## PERMINTAAN 1
Salin kata demi kata seluruh bagian teks tentang akad musaqah, mulai dari "Sebagaimana diketahui bahwa" terus ke bawah hingga "menyatakan hukum ketidakbolehnnya.".
## PERMINTAAN 2
Dalam teks tentang akad musaqah, untuk tanaman apa saja akad ini hanya berlaku menurut Mazhab Syafi'i?

## TEKS YANG DITAMPILKAN
Rabu, 23 Desember 2020

(Ngaji of the Day) Akad Musaqah dan Jenis Tanamannya menurut Mazhab Syafi‘i

Sebagaimana diketahui bahwa akad musaqah merupakan akad bagi hasil perawatan dan pengelolaan tanaman anggur dan kurma, dengan ketentuan bagi hasil berupa hasil perkebunan. Sebagian hasil menjadi milik dari pengelola dan sebagian lagi milik pemilik tanah dan kebun.


Para ulama bersepakat akan kebolehan akad ini pada tanaman anggur dan kuma. Tetapi mereka berselisih pendapat mengenai berlakunya untuk jenis tanaman selain kedua tanaman yang manshush (tertuang dalam teks) tersebut. Kali ini kita menghadirkan pendapat dari kalangan lain, yaitu Mazhab Syafi‘i.


Mazhab Syafi’i pada dasarnya menyatakan bahwa bahwa akad musaqah hanya khusus berlaku untuk kurma dan anggur. Adapun untuk selainnya, qaul yang paling kuat dari mazhab ini menyatakan hukum ketidakbolehnnya.


Namun, ada satu dialektika yang penting kita perhatikan dari pendapat Al-Mawardi, ketika ia mengajukan sebuah tesis tentang pohon dari jenis pohon buah-buahan. Al-Mawardi dalam hal ini mengambil manhaj pemikiran bahwa maksud dari kurma dan anggur di sini yang menjadi titik penekanannya adalah kategori buah-buahan.

## ENTRI SET DATA
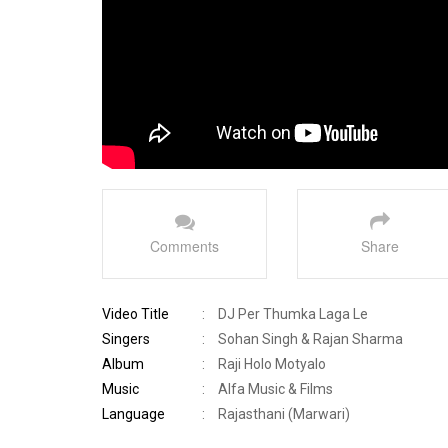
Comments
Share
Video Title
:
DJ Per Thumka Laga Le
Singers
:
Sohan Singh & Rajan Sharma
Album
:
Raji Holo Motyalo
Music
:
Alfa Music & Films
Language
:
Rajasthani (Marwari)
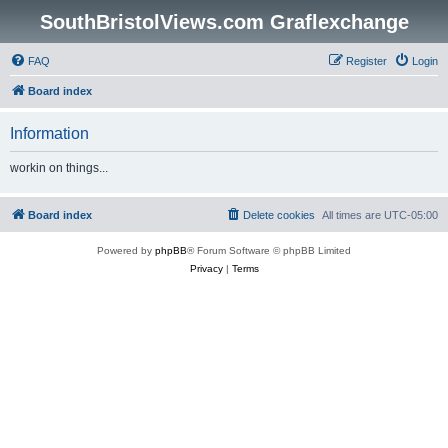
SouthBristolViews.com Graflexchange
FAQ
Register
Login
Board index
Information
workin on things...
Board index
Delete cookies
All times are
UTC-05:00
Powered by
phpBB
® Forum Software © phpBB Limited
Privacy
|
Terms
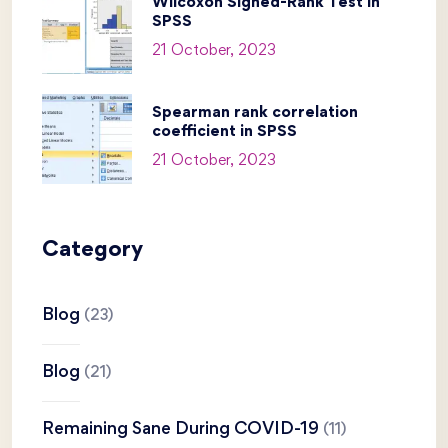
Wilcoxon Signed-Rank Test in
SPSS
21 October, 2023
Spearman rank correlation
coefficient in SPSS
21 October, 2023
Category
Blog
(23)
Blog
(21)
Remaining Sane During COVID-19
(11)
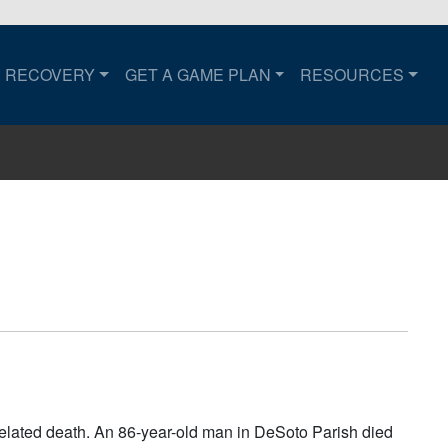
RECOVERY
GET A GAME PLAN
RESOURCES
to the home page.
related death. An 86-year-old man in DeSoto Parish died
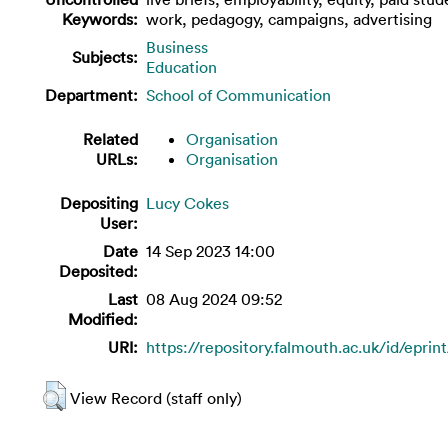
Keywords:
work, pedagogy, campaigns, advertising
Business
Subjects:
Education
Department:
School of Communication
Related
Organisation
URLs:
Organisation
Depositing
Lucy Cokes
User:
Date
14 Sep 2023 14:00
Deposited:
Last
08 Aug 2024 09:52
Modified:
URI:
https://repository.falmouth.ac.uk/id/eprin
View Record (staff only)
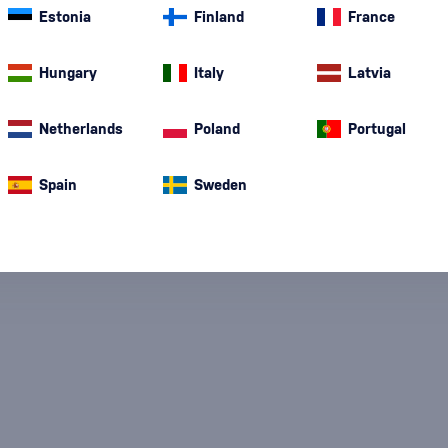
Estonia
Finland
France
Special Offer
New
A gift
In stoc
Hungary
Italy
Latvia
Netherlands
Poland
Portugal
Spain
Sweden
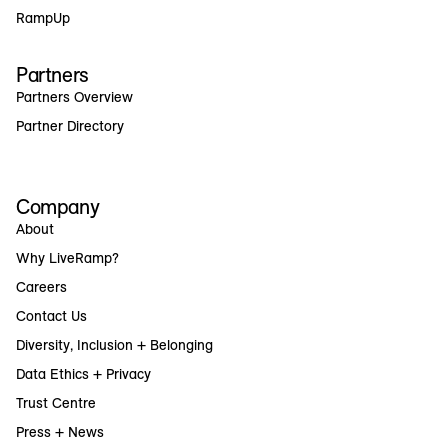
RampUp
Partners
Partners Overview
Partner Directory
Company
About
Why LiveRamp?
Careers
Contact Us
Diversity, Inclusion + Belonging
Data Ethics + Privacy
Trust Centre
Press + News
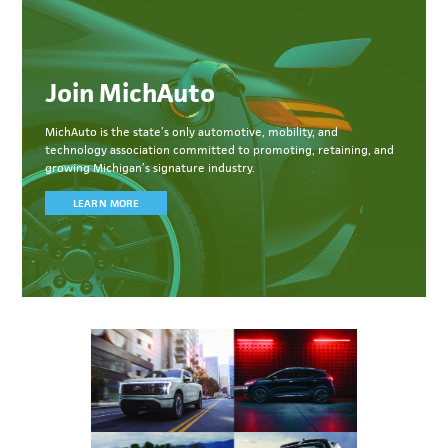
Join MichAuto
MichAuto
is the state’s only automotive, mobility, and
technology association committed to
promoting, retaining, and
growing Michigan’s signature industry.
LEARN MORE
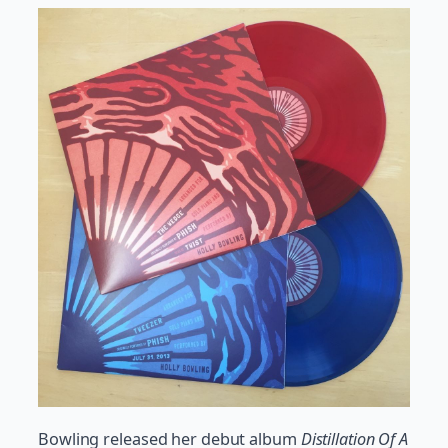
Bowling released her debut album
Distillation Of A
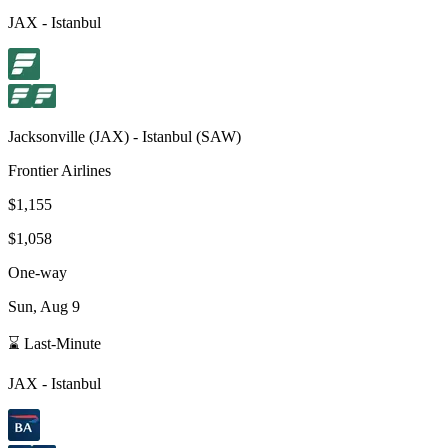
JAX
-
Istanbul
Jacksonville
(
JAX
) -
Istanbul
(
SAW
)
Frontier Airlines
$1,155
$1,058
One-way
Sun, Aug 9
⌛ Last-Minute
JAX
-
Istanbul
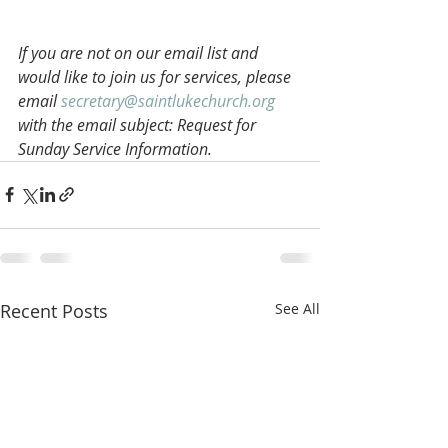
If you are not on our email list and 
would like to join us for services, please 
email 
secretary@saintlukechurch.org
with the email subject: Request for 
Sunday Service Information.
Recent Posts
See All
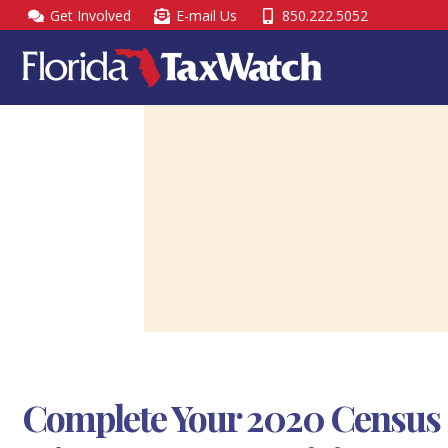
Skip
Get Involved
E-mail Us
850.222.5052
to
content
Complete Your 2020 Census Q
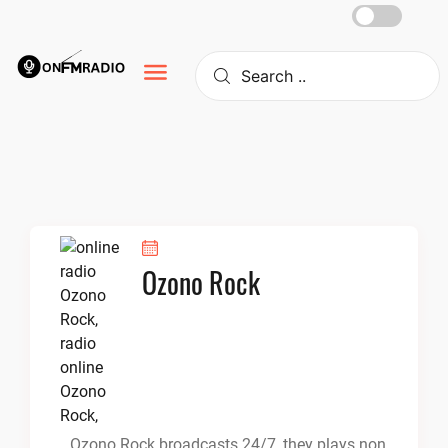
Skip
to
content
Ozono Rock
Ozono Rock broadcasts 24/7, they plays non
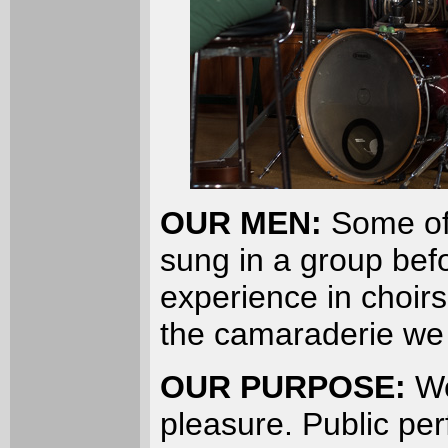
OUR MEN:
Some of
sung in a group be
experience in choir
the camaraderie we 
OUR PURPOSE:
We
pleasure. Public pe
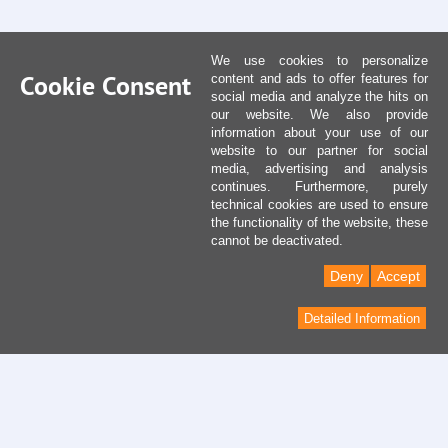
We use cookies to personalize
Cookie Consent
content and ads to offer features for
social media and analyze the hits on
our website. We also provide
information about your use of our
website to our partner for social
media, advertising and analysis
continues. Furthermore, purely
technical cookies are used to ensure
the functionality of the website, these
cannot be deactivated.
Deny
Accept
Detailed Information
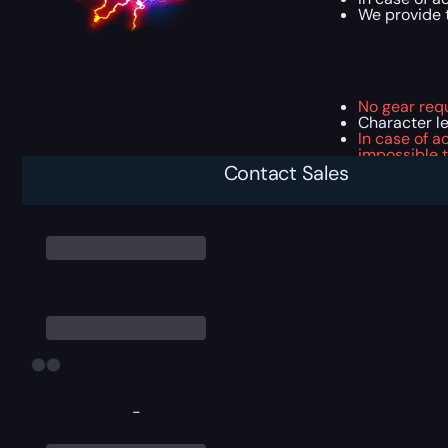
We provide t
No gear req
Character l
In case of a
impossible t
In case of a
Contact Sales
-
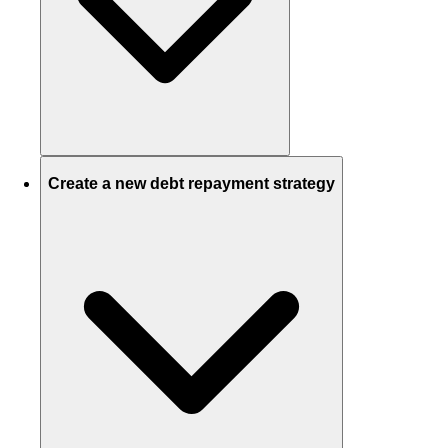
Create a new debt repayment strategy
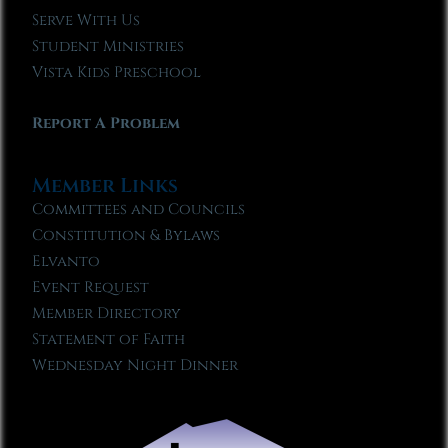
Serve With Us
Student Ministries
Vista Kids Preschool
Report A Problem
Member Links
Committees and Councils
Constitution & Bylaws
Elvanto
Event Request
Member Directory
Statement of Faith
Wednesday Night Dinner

## JAWABAN 1
Sebagaimana diketahui bahwa akad musaqah merupakan akad bagi hasil perawatan dan pengelolaan tanaman anggur dan kurma, dengan ketentuan bagi hasil berupa hasil perkebunan. Sebagian hasil menjadi milik dari pengelola dan sebagian lagi milik pemilik tanah dan kebun.


Para ulama bersepakat akan kebolehan akad ini pada tanaman anggur dan kuma. Tetapi mereka berselisih pendapat mengenai berlakunya untuk jenis tanaman selain kedua tanaman yang manshush (tertuang dalam teks) tersebut. Kali ini kita menghadirkan pendapat dari kalangan lain, yaitu Mazhab Syafi‘i.


Mazhab Syafi’i pada dasarnya menyatakan bahwa bahwa akad musaqah hanya khusus berlaku untuk kurma dan anggur. Adapun untuk selainnya, qaul yang paling kuat dari mazhab ini menyatakan hukum ketidakbolehnnya.

## JAWABAN 2
Akad musaqah hanya berlaku untuk kurma dan anggur.